Anne Kubisch, president of the foundation, said "our 2013 fellows have demonstrated a tremendous commitment to their practice of art as well as to their fellow artists. These three artists are walking somewhat different paths but each is conceptualizing and creating stellar work.”
The panel of judges said the artists represent three different practices (conceptual installation, figurative sculpture, and found materials), three different ways of being an artist in Oregon, three different communities in Oregon, and three different generations. The jurists noted that each is at a pivotal moment of change in their respective practices, and that their work is on the threshold of “something potentially transformative.”
Panelists included George Baker, professor of art history, University of California, Los Angeles; Lawrence Fong, former associate director and curator of regional art at the Jordan Schnitzer Museum of Art at the University of Oregon; Clara Kim, senior curator of visual arts, Walker Art Center, Minneapolis; Lawrence Rinder, director, Berkeley Art Museum and Pacific Film Archive, University of California, Berkeley; and Prudence Roberts, art history professor, Portland Community College, and independent curator.
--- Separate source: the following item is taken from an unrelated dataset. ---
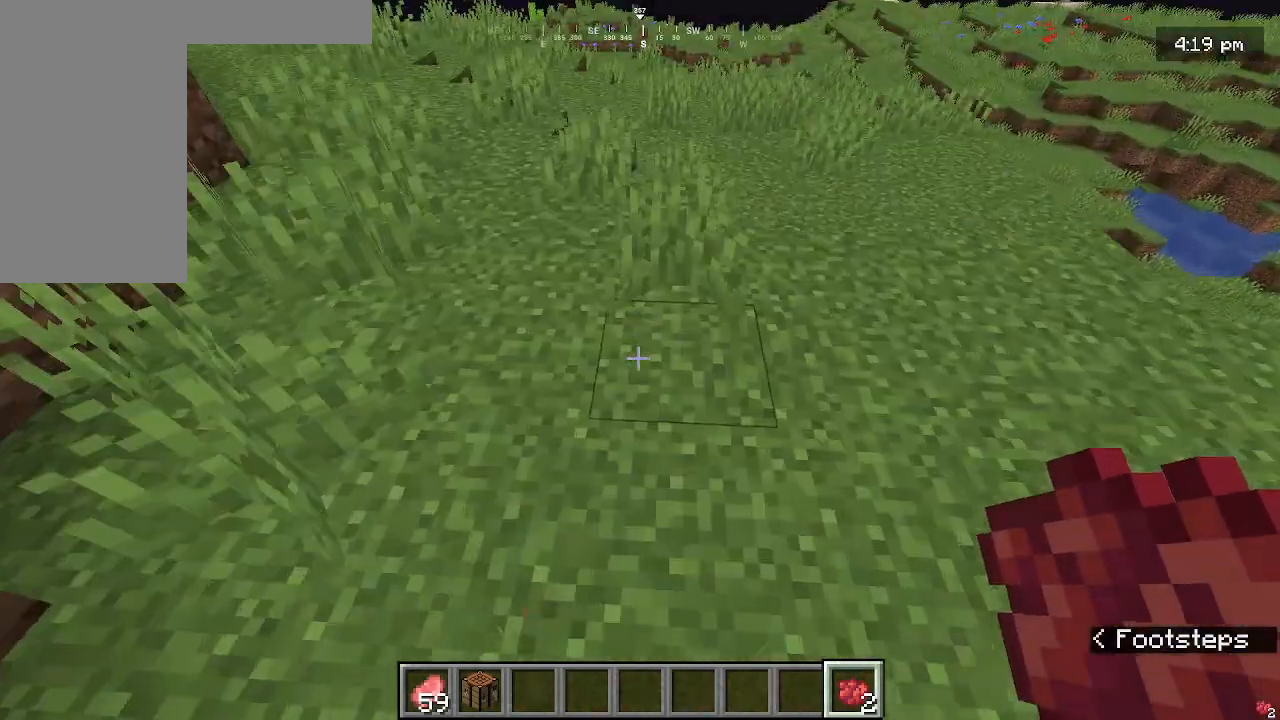
{"keys": [], "mouse": [], "events": [[300, "w", "up"]]}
The Ford Family Foundation established the Visual Arts Program in 2010 to honor the late Hallie Ford's interests in the visual arts with the goal to help accelerate an enhanced quality of artistic endeavor and body of work by Oregon's most promising midcareer visual artists and to improve Oregon's visual arts ecology by making strategic investments in Oregon institutions that further the progress of these artists. This $3.5 million, five-year proactive grant program provides a range of resources to assist these artists and the visual arts institutions that further the creation and exhibition of Oregonians' work.